After her divorce, my mom went to work as an elementary teacher in our town and joined the teachers’ union. She didn’t really have a choice in the matter because the school district had a contract with the union. But she was okay with that. She paid her dues, worked hard, gave a damn about her kids and her school, and made an okay living. She didn’t get rich but had health insurance when she needed it. It was enough, but not too much.
Looking back, I wonder what her life would have been like had the union not been there to make sure there was a decent wage and health care coverage.
Today big business is working overtime to kill the Employee Free Choice Act (EFCA), a proposal in Congress to level the playing field long tilted against workers. The bill sailed through the House of Representatives two years ago, only to stall in the Senate for a lack of 60 votes.
To hear WalMart and Chamber of Commerce tell it, the world will come to an end if this bill passes. It’s a job killer, they shout (and they are shouting). Of course that’s exactly what they have been saying about every minimum wage increase that has ever been proposed.
Anyone seen the devastating results from that last increase to $7.75/hour? Anyone?
They’ve spent millions hollering about workers “losing” the secret ballot, as if they give a damn about worker rights. The fact is, they’re lying about that, no matter how many times they repeat it. No one is losing a secret ballot.
Some Senators that supported the bill in the past are using the current economic collapse as an excuse not to support the bill this year. Arlen Specter (R-PA) and Evan Bayh (D-IN) are two examples.
By now we have become a little numb to the big lie/big buy politics and the “we must cover both sides equally” silliness that passes for journalism these days. It’s more than a shame. It’s a threat to our democracy. But I digress.
This country’s current economic situation isn’t the fault of unions or our workers. The housing bubble was created and home equity was used to mask decades of stagnant wages, until the bubble burst. Health care has reached the level of a national crisis with 50 million uninsured and the number rising daily. So far no one is willing to tackle the challenge on behalf of working families.
Investment bankers and securities fraudsters have stolen trillions of dollars out of the U.S. economy and sent the global financial system off a cliff while the last administration looked the other way.

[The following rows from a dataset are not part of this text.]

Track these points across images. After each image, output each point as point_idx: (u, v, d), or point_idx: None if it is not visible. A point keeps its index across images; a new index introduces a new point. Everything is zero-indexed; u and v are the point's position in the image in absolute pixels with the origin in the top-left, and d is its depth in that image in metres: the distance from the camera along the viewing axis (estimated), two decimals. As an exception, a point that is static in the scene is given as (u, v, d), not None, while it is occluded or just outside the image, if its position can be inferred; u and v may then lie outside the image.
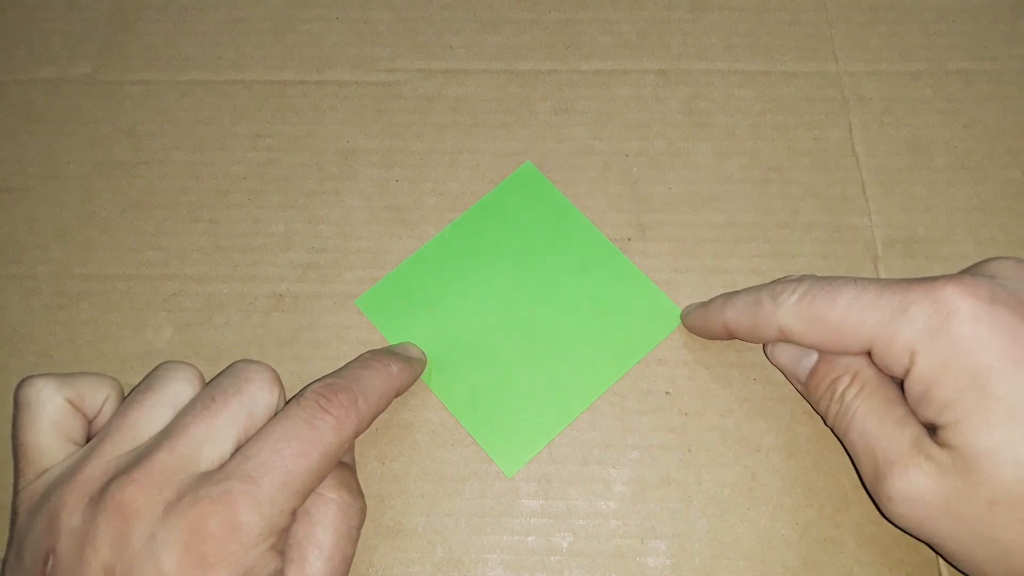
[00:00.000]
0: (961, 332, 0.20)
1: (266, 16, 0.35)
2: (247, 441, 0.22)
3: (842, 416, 0.24)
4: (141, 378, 0.25)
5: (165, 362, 0.25)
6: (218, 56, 0.34)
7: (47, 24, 0.35)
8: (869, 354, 0.23)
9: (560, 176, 0.32)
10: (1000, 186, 0.31)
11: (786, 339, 0.25)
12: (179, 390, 0.24)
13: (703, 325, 0.28)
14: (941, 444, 0.21)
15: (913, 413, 0.23)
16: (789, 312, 0.24)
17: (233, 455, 0.22)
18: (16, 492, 0.23)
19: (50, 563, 0.21)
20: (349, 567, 0.24)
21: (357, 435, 0.24)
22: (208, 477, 0.21)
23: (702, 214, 0.31)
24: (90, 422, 0.24)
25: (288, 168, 0.32)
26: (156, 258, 0.31)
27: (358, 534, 0.24)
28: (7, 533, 0.23)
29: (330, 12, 0.35)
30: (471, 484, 0.27)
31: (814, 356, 0.26)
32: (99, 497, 0.21)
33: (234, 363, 0.24)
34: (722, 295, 0.27)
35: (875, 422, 0.23)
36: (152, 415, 0.23)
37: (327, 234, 0.31)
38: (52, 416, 0.23)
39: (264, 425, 0.23)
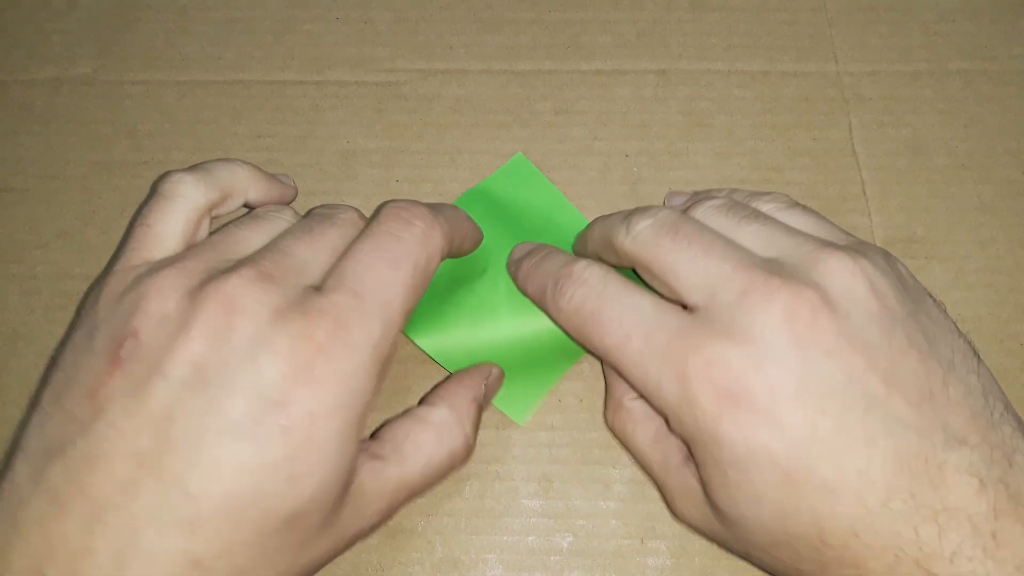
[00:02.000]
0: (703, 425, 0.20)
1: (266, 16, 0.35)
2: (339, 261, 0.22)
3: (623, 445, 0.27)
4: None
5: (264, 207, 0.25)
6: (218, 56, 0.34)
7: (47, 24, 0.35)
8: None
9: (560, 176, 0.32)
10: (1000, 186, 0.31)
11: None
12: (281, 225, 0.24)
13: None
14: (704, 489, 0.22)
15: (676, 449, 0.24)
16: (567, 321, 0.24)
17: (329, 273, 0.21)
18: (108, 270, 0.22)
19: (127, 347, 0.19)
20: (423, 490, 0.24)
21: (443, 254, 0.23)
22: (316, 290, 0.20)
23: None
24: None
25: (288, 168, 0.32)
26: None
27: (448, 468, 0.24)
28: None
29: (330, 12, 0.35)
30: (471, 484, 0.27)
31: None
32: (199, 289, 0.20)
33: (319, 206, 0.25)
34: (520, 253, 0.28)
35: (644, 464, 0.25)
36: (254, 236, 0.23)
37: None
38: (186, 212, 0.23)
39: (352, 244, 0.22)
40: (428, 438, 0.23)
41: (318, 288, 0.21)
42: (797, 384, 0.19)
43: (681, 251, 0.22)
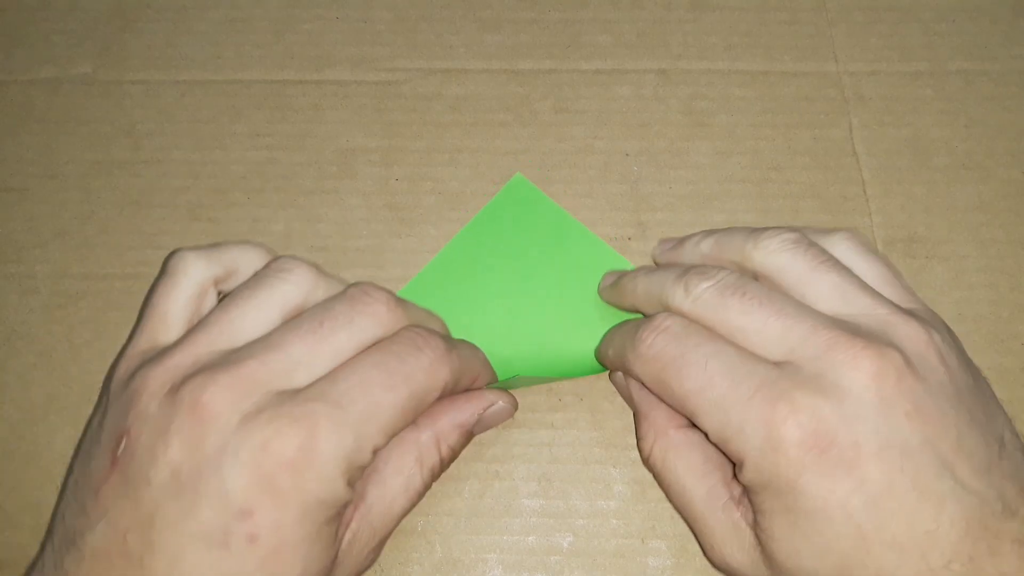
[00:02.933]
0: (784, 469, 0.20)
1: (266, 16, 0.35)
2: (338, 367, 0.21)
3: (658, 481, 0.25)
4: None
5: (280, 257, 0.24)
6: (218, 56, 0.34)
7: (47, 24, 0.35)
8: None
9: (560, 175, 0.32)
10: (1000, 186, 0.31)
11: None
12: (287, 293, 0.23)
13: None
14: (756, 534, 0.22)
15: (723, 483, 0.23)
16: (644, 369, 0.23)
17: (322, 378, 0.21)
18: (121, 353, 0.23)
19: (123, 446, 0.20)
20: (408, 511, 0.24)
21: (444, 391, 0.23)
22: (293, 395, 0.20)
23: (702, 213, 0.31)
24: None
25: (287, 167, 0.32)
26: (155, 257, 0.30)
27: (425, 490, 0.24)
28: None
29: (330, 12, 0.35)
30: (471, 484, 0.27)
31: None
32: (179, 388, 0.20)
33: (354, 285, 0.23)
34: (612, 328, 0.27)
35: (685, 499, 0.24)
36: (255, 316, 0.22)
37: (326, 233, 0.31)
38: (190, 290, 0.23)
39: (357, 356, 0.22)
40: (410, 466, 0.23)
41: (304, 388, 0.21)
42: (881, 441, 0.20)
43: (751, 312, 0.22)
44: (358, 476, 0.21)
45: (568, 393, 0.28)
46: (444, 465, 0.25)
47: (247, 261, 0.24)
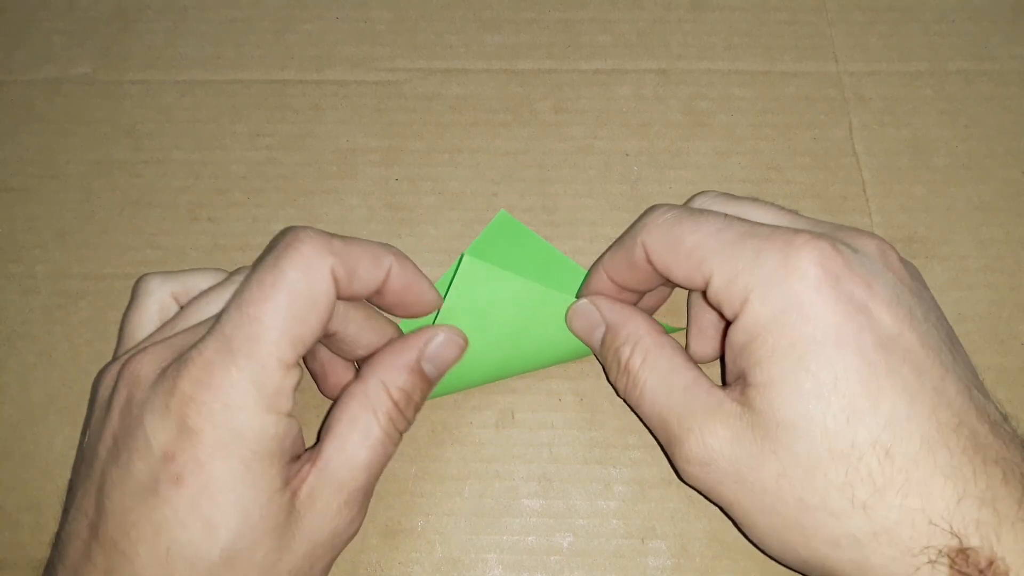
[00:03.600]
0: (798, 295, 0.20)
1: (266, 16, 0.35)
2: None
3: (631, 388, 0.24)
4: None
5: (241, 267, 0.26)
6: (218, 56, 0.34)
7: (47, 24, 0.35)
8: (706, 290, 0.22)
9: (560, 175, 0.32)
10: (1000, 186, 0.31)
11: (645, 265, 0.24)
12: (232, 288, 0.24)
13: (592, 284, 0.26)
14: (744, 404, 0.21)
15: (704, 375, 0.23)
16: (654, 230, 0.23)
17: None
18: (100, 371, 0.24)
19: (87, 436, 0.22)
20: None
21: (337, 277, 0.21)
22: (194, 344, 0.21)
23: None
24: None
25: (287, 167, 0.32)
26: (155, 257, 0.30)
27: (392, 441, 0.24)
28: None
29: (330, 12, 0.35)
30: (471, 484, 0.27)
31: (603, 327, 0.25)
32: (120, 371, 0.22)
33: (282, 231, 0.23)
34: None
35: (664, 392, 0.23)
36: (204, 308, 0.24)
37: (327, 233, 0.31)
38: (152, 306, 0.25)
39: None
40: (364, 416, 0.23)
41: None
42: (891, 294, 0.20)
43: (763, 208, 0.24)
44: (280, 402, 0.21)
45: (568, 393, 0.28)
46: (402, 409, 0.23)
47: (205, 279, 0.26)
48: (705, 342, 0.26)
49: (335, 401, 0.24)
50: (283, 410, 0.21)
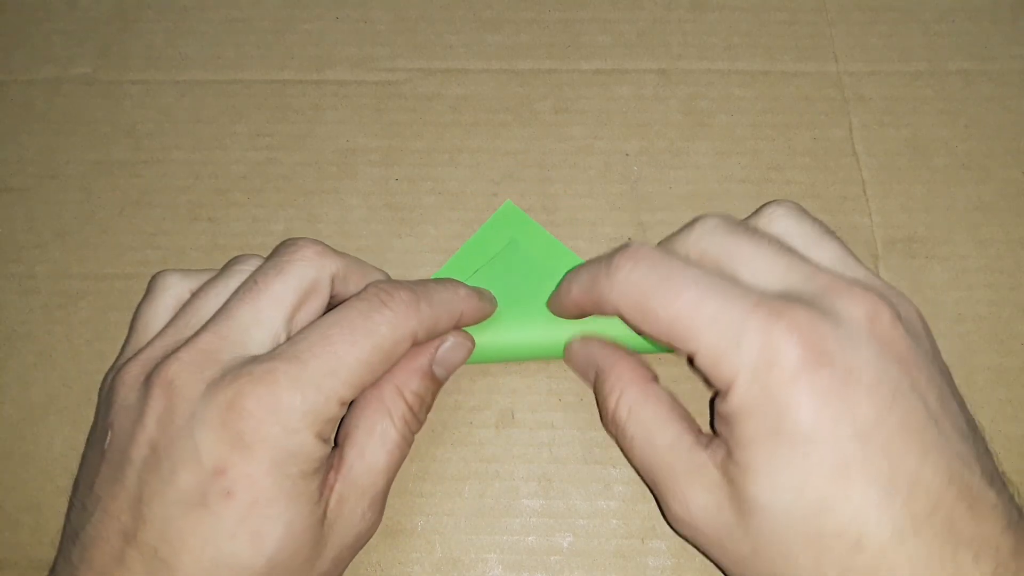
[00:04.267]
0: (777, 385, 0.20)
1: (266, 16, 0.35)
2: (302, 329, 0.22)
3: (620, 438, 0.24)
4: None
5: (241, 255, 0.25)
6: (218, 56, 0.34)
7: (47, 24, 0.35)
8: (691, 358, 0.22)
9: (560, 175, 0.32)
10: (1000, 186, 0.31)
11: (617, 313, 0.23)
12: (244, 275, 0.24)
13: (560, 308, 0.26)
14: (724, 473, 0.21)
15: (688, 430, 0.22)
16: (623, 296, 0.22)
17: (284, 342, 0.22)
18: (111, 367, 0.24)
19: (108, 439, 0.22)
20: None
21: (415, 338, 0.23)
22: (255, 358, 0.21)
23: (702, 213, 0.31)
24: None
25: (287, 167, 0.32)
26: (155, 257, 0.30)
27: (406, 443, 0.24)
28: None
29: (330, 12, 0.35)
30: (471, 484, 0.27)
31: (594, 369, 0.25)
32: (151, 376, 0.22)
33: (282, 241, 0.25)
34: (571, 270, 0.25)
35: (650, 448, 0.23)
36: (214, 302, 0.23)
37: (326, 233, 0.31)
38: (168, 302, 0.25)
39: (321, 317, 0.23)
40: (381, 421, 0.24)
41: (267, 352, 0.22)
42: (874, 374, 0.20)
43: (758, 247, 0.22)
44: (329, 430, 0.22)
45: (568, 393, 0.28)
46: (416, 412, 0.24)
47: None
48: None
49: (349, 406, 0.24)
50: (329, 436, 0.22)
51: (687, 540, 0.23)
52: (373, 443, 0.23)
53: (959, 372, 0.28)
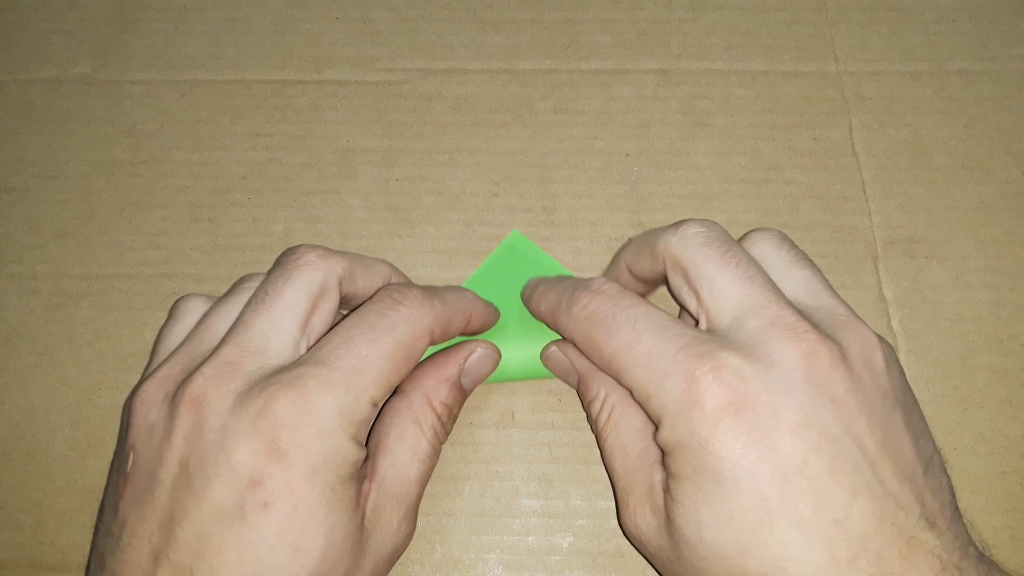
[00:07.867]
0: (698, 428, 0.20)
1: (266, 16, 0.35)
2: (323, 336, 0.22)
3: (600, 441, 0.25)
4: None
5: (247, 274, 0.25)
6: (218, 56, 0.34)
7: (47, 24, 0.35)
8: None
9: (560, 175, 0.32)
10: (1000, 186, 0.31)
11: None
12: (250, 294, 0.24)
13: (530, 311, 0.27)
14: (664, 501, 0.21)
15: (656, 445, 0.23)
16: (576, 328, 0.24)
17: (308, 350, 0.22)
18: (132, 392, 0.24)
19: (130, 461, 0.21)
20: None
21: (432, 334, 0.23)
22: (281, 367, 0.21)
23: (702, 213, 0.31)
24: None
25: (287, 167, 0.32)
26: (155, 257, 0.30)
27: (436, 452, 0.25)
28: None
29: (330, 12, 0.35)
30: (471, 484, 0.27)
31: (576, 373, 0.26)
32: (174, 394, 0.21)
33: (283, 251, 0.25)
34: (537, 280, 0.27)
35: (620, 456, 0.24)
36: (226, 319, 0.23)
37: (326, 233, 0.31)
38: (190, 323, 0.24)
39: (341, 321, 0.23)
40: (412, 430, 0.24)
41: (292, 360, 0.22)
42: (800, 418, 0.20)
43: (727, 268, 0.22)
44: (363, 433, 0.22)
45: (568, 393, 0.28)
46: (444, 422, 0.25)
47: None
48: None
49: (378, 417, 0.24)
50: (363, 440, 0.22)
51: (635, 548, 0.24)
52: (405, 453, 0.23)
53: (959, 372, 0.28)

The only way workers have a chance is to bargain collectively. The only way to do that is to join a union and the only way that’s going to be happening is if we reform our system of labor laws. The Employee Free Choice Act is a good place to start.
Niel Ritchie is the Executive Director of the League of Rural Voters. An Iowa native, his roots are rural. He’s spent his entire career organizing, networking and advocating around progressive rural issues and on behalf of all rural residents.